Comme ce fut le cas pour l’Alpe de Bovinant, à Saint Pierre de Chartreuse en 1133, cf MOUTHON F., « Moines et paysans... ».

158.

MORAND Laurent, « Aillon » dans Les Bauges, Histoire et documents, tome 2, Seigneurs ecclésiastiques, charte n° 128, pp. 512-513.

159.

MOUTHON, Fabrice, 2001, « Le règlement des conflits d’alpage dans les Alpes occidentales (XIIIè-XVIè siècle) », in Le règlement des conflits au Moyen-Age.
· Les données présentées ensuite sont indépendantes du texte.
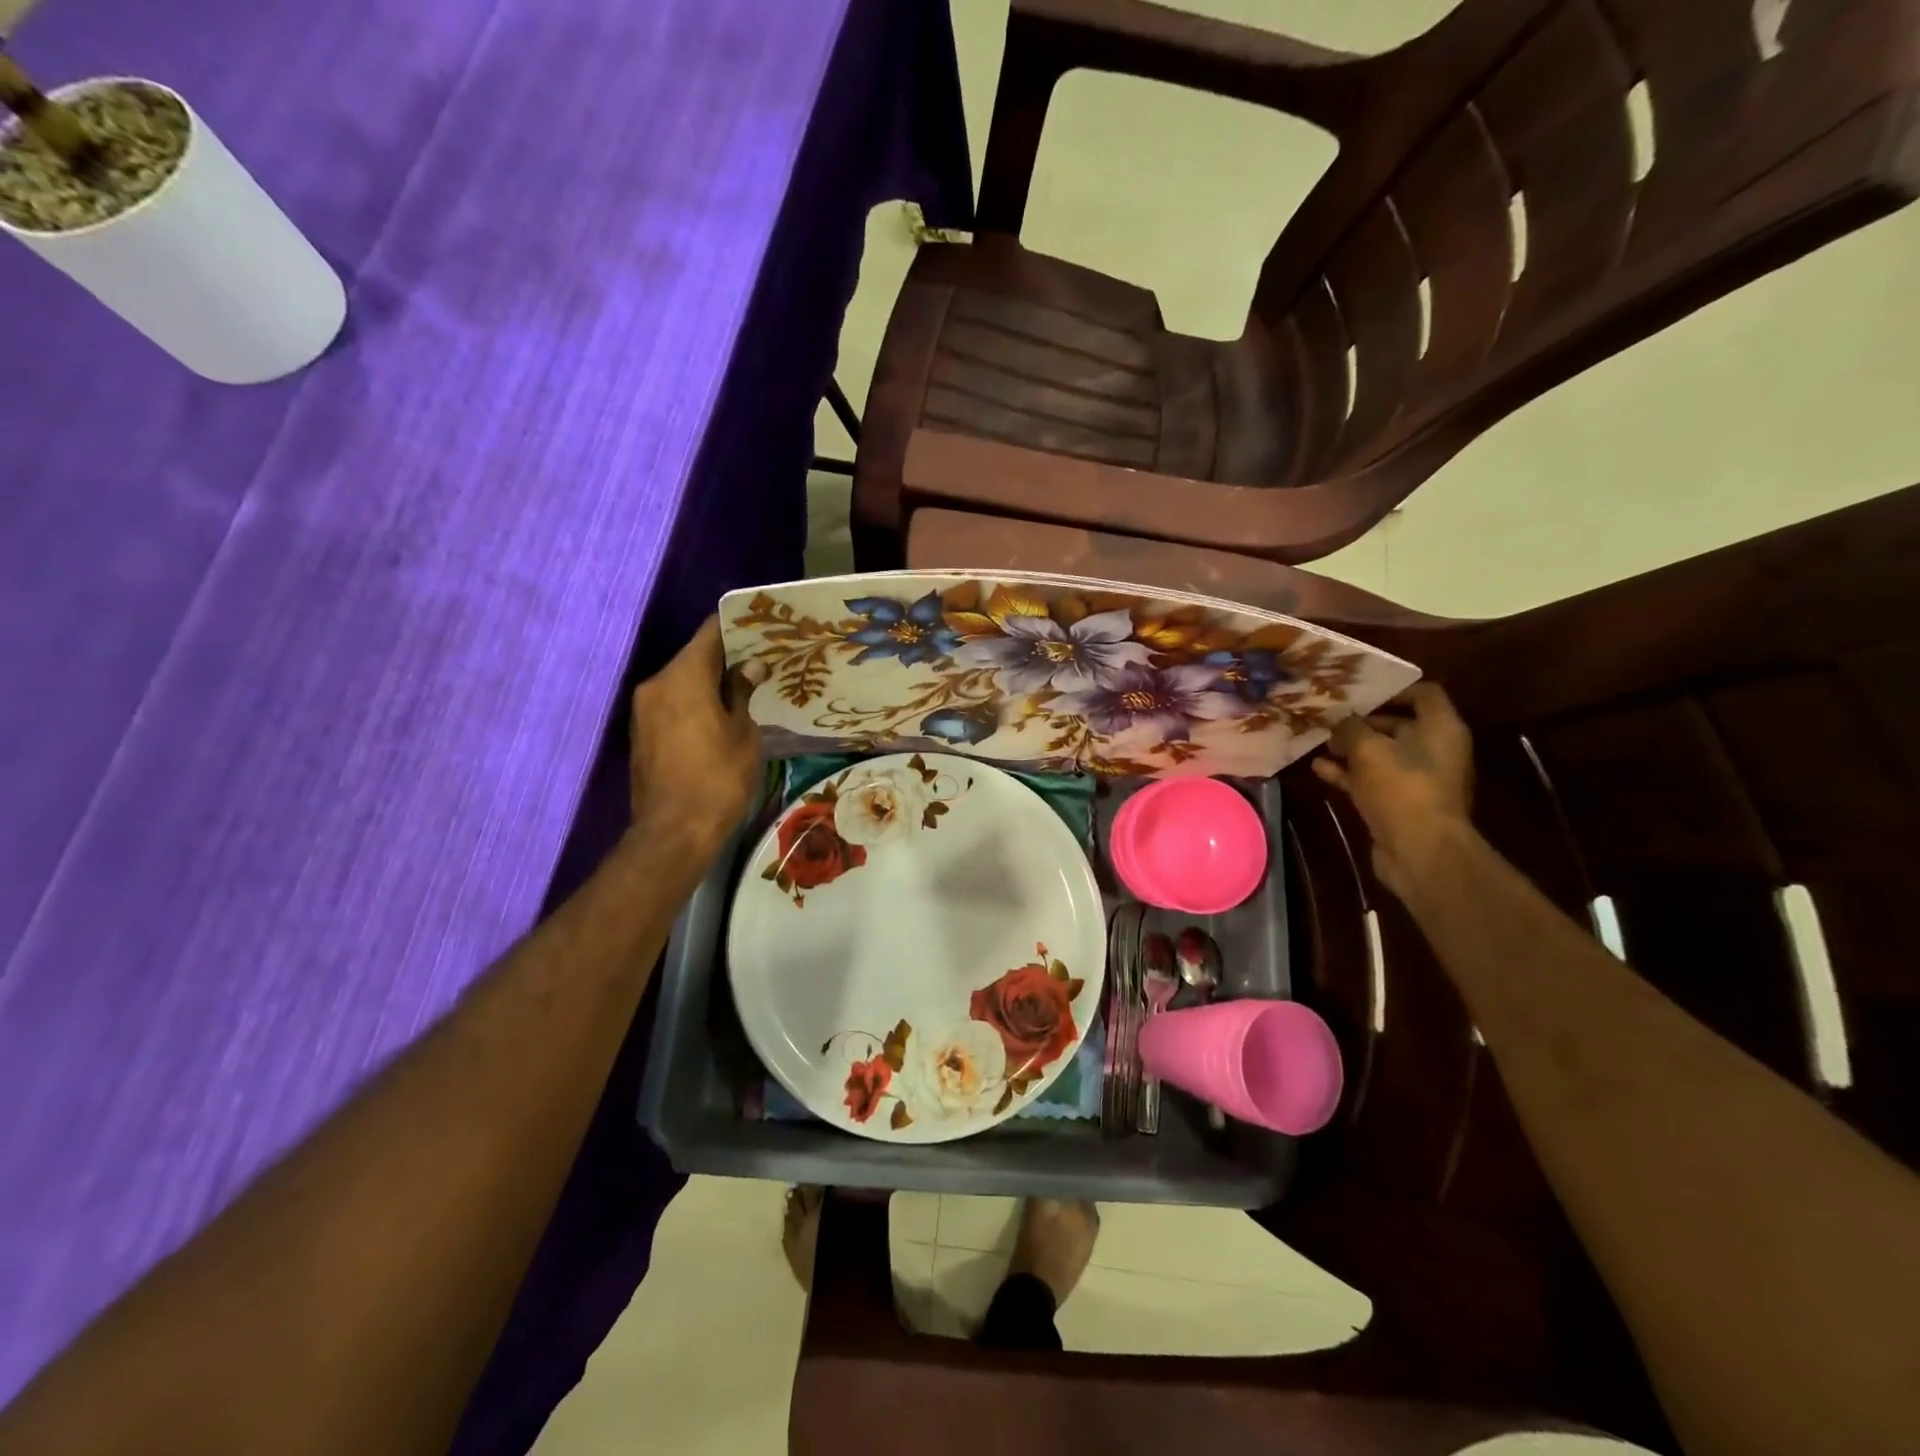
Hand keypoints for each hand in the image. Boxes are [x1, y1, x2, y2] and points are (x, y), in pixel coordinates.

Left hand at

Actes du XXXIè congrès de la SHMESP (Angers, 2000), Paris, Publications de la Sorbonne, pp. 259-279.

160.

Chiffres donnés pour la grangerie de Saint Blaise en 1788, Archives Départementales de Savoie, 43 F 279.

161.

Dictionnaire d’histoire et de géographie ecclésiastique, Paris, [1912-...].

162.

Le courrier savoyard, n° 1630, Annecy, 22 janvier 1993.

163.

Charte constitutive du PNRMB, Charte d'objectif, 1996, p 59.

164.

Document daté d'octobre 1997.

165.

Apparemment, cette comparaison du rôle du PNR à celui des moines n’est pas tout à fait isolée. Yves Gorgeu, dans son article « Le difficile dialogue des Parcs naturels régionaux avec les mouvement de développement local » cite un des premiers chargés de mission des Parcs : « Les parcs devaient être pour la société du XXème siècle ce que les monastères avaient été au Moyen-Age, des lieux d’organisation de l’espace et de la société, des lieux d’étude et de paix, d’invention de nouveaux modèles, des lieux civilisateurs », in : DEFFONTAINES, Jean-Pierre, et PROD’HOMME, Jean-Pierre, 2001, Territoires et acteurs du développement local, de nouveaux lieux de démocratie, La Tour d'Aigues, l’Aube, p 106.